I understand and respect Rep. Frockt's hesitancy to endorse a far-reaching proposal until he hears the debate unfold. Attacking a lawmaker for trying to keep an open mind while he learns more is NOT the way to win allies and secure victory.

Sincerely,

Rep. Mary Lou Dickerson
31
@30: Representative Dickerson, we've been learning about cannabis prohibition for decades. How much more devastation does Rep. Frockt need to see? His comment, "full-scale legalization of marijuana is a huge step into uncharted territory," is false. That territory was charted for thousands of years before our miserable experiment with prohibition.
32
gotta disagree mary lou. the legislature is ALWAYS behind the populace on progressive issues. it is the people's responsibility to put pressure on their representatives to catch up. that's exactly what we are going here. we're letting frockt know that if he doesn't come around to the views of the people he represents, he can expect to be called out on it and directly challenged. that feels alot more like democracy than what goes on in most statehouses in this country.
33
actually, the more i think about it, shaming democratic lawmakers who refuse to make progress on this issue might be the single most effective thing that we can do to push this issue forward. us progressives need to take a page out of the far right playbook of the past 20 or so years. they demanded that their reps go farther & farther to the right & they did everything they could do to destroy them when they didn't. and over the course of the past 20 years, it's gotten them pretty much everything they ever wanted. in contrast, progressives have been voting for democrats, getting next to nothing for their efforts & then turning around & voting for the same democrats who just spent their last term ignoring them. it's time to not just call out but full on attack democrats who are not progressive.
34
@33 - I would contend that going back to something that was legal up until a few decades ago is going backwards and not necessarily making progress. I don't see how going backward is moving forward...
35
@34

that's where we differ.
36
@28 Phil, you might see me at that. I guess if the information is available somewhere then maybe I could help gather it.

37
Marijuana was legal throughout U.S. history up through the 30s. It was a popular alternative to alcohol during alcohol prohibition. Now we have had marijuana prohibition for over 80 years and usage has gone up. It's a complete failure of a policy that was only ever enacted out of political interests and not for any genuine interest in public/civic health outside of the transference of the alcohol prohibitionists' zeal to marijuana.

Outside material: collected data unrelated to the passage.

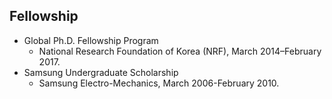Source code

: Fellowship
------
* Global Ph.D. Fellowship Program
  * National Research Foundation of Korea (NRF), March 2014–February 2017.
* Samsung Undergraduate Scholarship
  * Samsung Electro-Mechanics, March 2006-February 2010.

People act like legal marijuana is without precedent.

Next comes the old saw about marijuana having stronger THC blahblahblah, but shit...those people getting high in those old newsreels look just as high as anyone else I've seen get stoned before.

Sounds like Cab Calloway's describing a lot of people when they're stoned to me:

http://www.youtube.com/watch?v=D44pyeEvh…

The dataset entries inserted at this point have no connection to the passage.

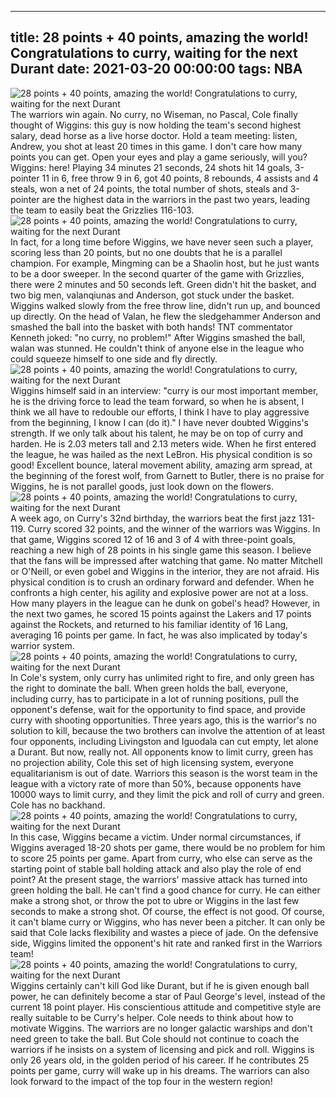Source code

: 
---
title: 28 points + 40 points, amazing the world! Congratulations to curry, waiting for the next Durant
date: 2021-03-20 00:00:00
tags:  NBA
---
![28 points + 40 points, amazing the world! Congratulations to curry, waiting for the next Durant](20a98be3-54fa-4332-ac4f-9f9e82c29731.gif)
The warriors win again. No curry, no Wiseman, no Pascal, Cole finally thought of Wiggins: this guy is now holding the team's second highest salary, dead horse as a live horse doctor. Hold a team meeting: listen, Andrew, you shot at least 20 times in this game. I don't care how many points you can get. Open your eyes and play a game seriously, will you? Wiggins: here! Playing 34 minutes 21 seconds, 24 shots hit 14 goals, 3-pointer 11 in 6, free throw 9 in 6, got 40 points, 8 rebounds, 4 assists and 4 steals, won a net of 24 points, the total number of shots, steals and 3-pointer are the highest data in the warriors in the past two years, leading the team to easily beat the Grizzlies 116-103.
![28 points + 40 points, amazing the world! Congratulations to curry, waiting for the next Durant](a829e0b9-a14d-4deb-9598-b27f4769e2a5.gif)
In fact, for a long time before Wiggins, we have never seen such a player, scoring less than 20 points, but no one doubts that he is a parallel champion. For example, Mingming can be a Shaolin host, but he just wants to be a door sweeper. In the second quarter of the game with Grizzlies, there were 2 minutes and 50 seconds left. Green didn't hit the basket, and two big men, valanqiunas and Anderson, got stuck under the basket. Wiggins walked slowly from the free throw line, didn't run up, and bounced up directly. On the head of Valan, he flew the sledgehammer Anderson and smashed the ball into the basket with both hands! TNT commentator Kenneth joked: "no curry, no problem!" After Wiggins smashed the ball, walan was stunned. He couldn't think of anyone else in the league who could squeeze himself to one side and fly directly.
![28 points + 40 points, amazing the world! Congratulations to curry, waiting for the next Durant](81006def-a53a-438f-8740-ad65937e6300.gif)
Wiggins himself said in an interview: "curry is our most important member, he is the driving force to lead the team forward, so when he is absent, I think we all have to redouble our efforts, I think I have to play aggressive from the beginning, I know I can (do it)." I have never doubted Wiggins's strength. If we only talk about his talent, he may be on top of curry and harden. He is 2.03 meters tall and 2.13 meters wide. When he first entered the league, he was hailed as the next LeBron. His physical condition is so good! Excellent bounce, lateral movement ability, amazing arm spread, at the beginning of the forest wolf, from Garnett to Butler, there is no praise for Wiggins, he is not parallel goods, just look down on the flowers.
![28 points + 40 points, amazing the world! Congratulations to curry, waiting for the next Durant](1ac6bdc4-39ea-470c-9911-aad0669bf128.gif)
A week ago, on Curry's 32nd birthday, the warriors beat the first jazz 131-119. Curry scored 32 points, and the winner of the warriors was Wiggins. In that game, Wiggins scored 12 of 16 and 3 of 4 with three-point goals, reaching a new high of 28 points in his single game this season. I believe that the fans will be impressed after watching that game. No matter Mitchell or O'Neill, or even gobel and Wiggins in the interior, they are not afraid. His physical condition is to crush an ordinary forward and defender. When he confronts a high center, his agility and explosive power are not at a loss. How many players in the league can he dunk on gobel's head? However, in the next two games, he scored 15 points against the Lakers and 17 points against the Rockets, and returned to his familiar identity of 16 Lang, averaging 16 points per game. In fact, he was also implicated by today's warrior system.
![28 points + 40 points, amazing the world! Congratulations to curry, waiting for the next Durant](619a470a-ea03-47f5-af77-faaf1aceb24e.gif)
In Cole's system, only curry has unlimited right to fire, and only green has the right to dominate the ball. When green holds the ball, everyone, including curry, has to participate in a lot of running positions, pull the opponent's defense, wait for the opportunity to find space, and provide curry with shooting opportunities. Three years ago, this is the warrior's no solution to kill, because the two brothers can involve the attention of at least four opponents, including Livingston and Iguodala can cut empty, let alone a Durant. But now, really not. All opponents know to limit curry, green has no projection ability, Cole this set of high licensing system, everyone equalitarianism is out of date. Warriors this season is the worst team in the league with a victory rate of more than 50%, because opponents have 10000 ways to limit curry, and they limit the pick and roll of curry and green. Cole has no backhand.
![28 points + 40 points, amazing the world! Congratulations to curry, waiting for the next Durant](f66ba37e-80ea-4010-8bb7-8e1208538e92.gif)
In this case, Wiggins became a victim. Under normal circumstances, if Wiggins averaged 18-20 shots per game, there would be no problem for him to score 25 points per game. Apart from curry, who else can serve as the starting point of stable ball holding attack and also play the role of end point? At the present stage, the warriors' massive attack has turned into green holding the ball. He can't find a good chance for curry. He can either make a strong shot, or throw the pot to ubre or Wiggins in the last few seconds to make a strong shot. Of course, the effect is not good. Of course, it can't blame curry or Wiggins, who has never been a pitcher. It can only be said that Cole lacks flexibility and wastes a piece of jade. On the defensive side, Wiggins limited the opponent's hit rate and ranked first in the Warriors team!
![28 points + 40 points, amazing the world! Congratulations to curry, waiting for the next Durant](397410b7-2fca-461e-81bc-4f108de22c84.gif)
Wiggins certainly can't kill God like Durant, but if he is given enough ball power, he can definitely become a star of Paul George's level, instead of the current 18 point player. His conscientious attitude and competitive style are really suitable to be Curry's helper. Cole needs to think about how to motivate Wiggins. The warriors are no longer galactic warships and don't need green to take the ball. But Cole should not continue to coach the warriors if he insists on a system of licensing and pick and roll. Wiggins is only 26 years old, in the golden period of his career. If he contributes 25 points per game, curry will wake up in his dreams. The warriors can also look forward to the impact of the top four in the western region!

The strength is irrelevant. People had gotten high, legally, but it was Wall Street that fucked the country up by the time that marijuana was outlawed, but it wasn't marijuana that did it. People act like legalization this time around will be some kind of "experiment."
38
I completely agree, I don't think now is the time for any pot smoker in Washington State to have to pay taxes on their product! I refuse this idea from these crazy legislators that we should "pay our fair share", heck we grow everything ourselves, without any government regulation, why the heck are they trying to profit off it? It's my weed, and I'm not paying any taxes on it for as long as humanly possible. I don't think any government deserves the tax revenue I don't want to pay.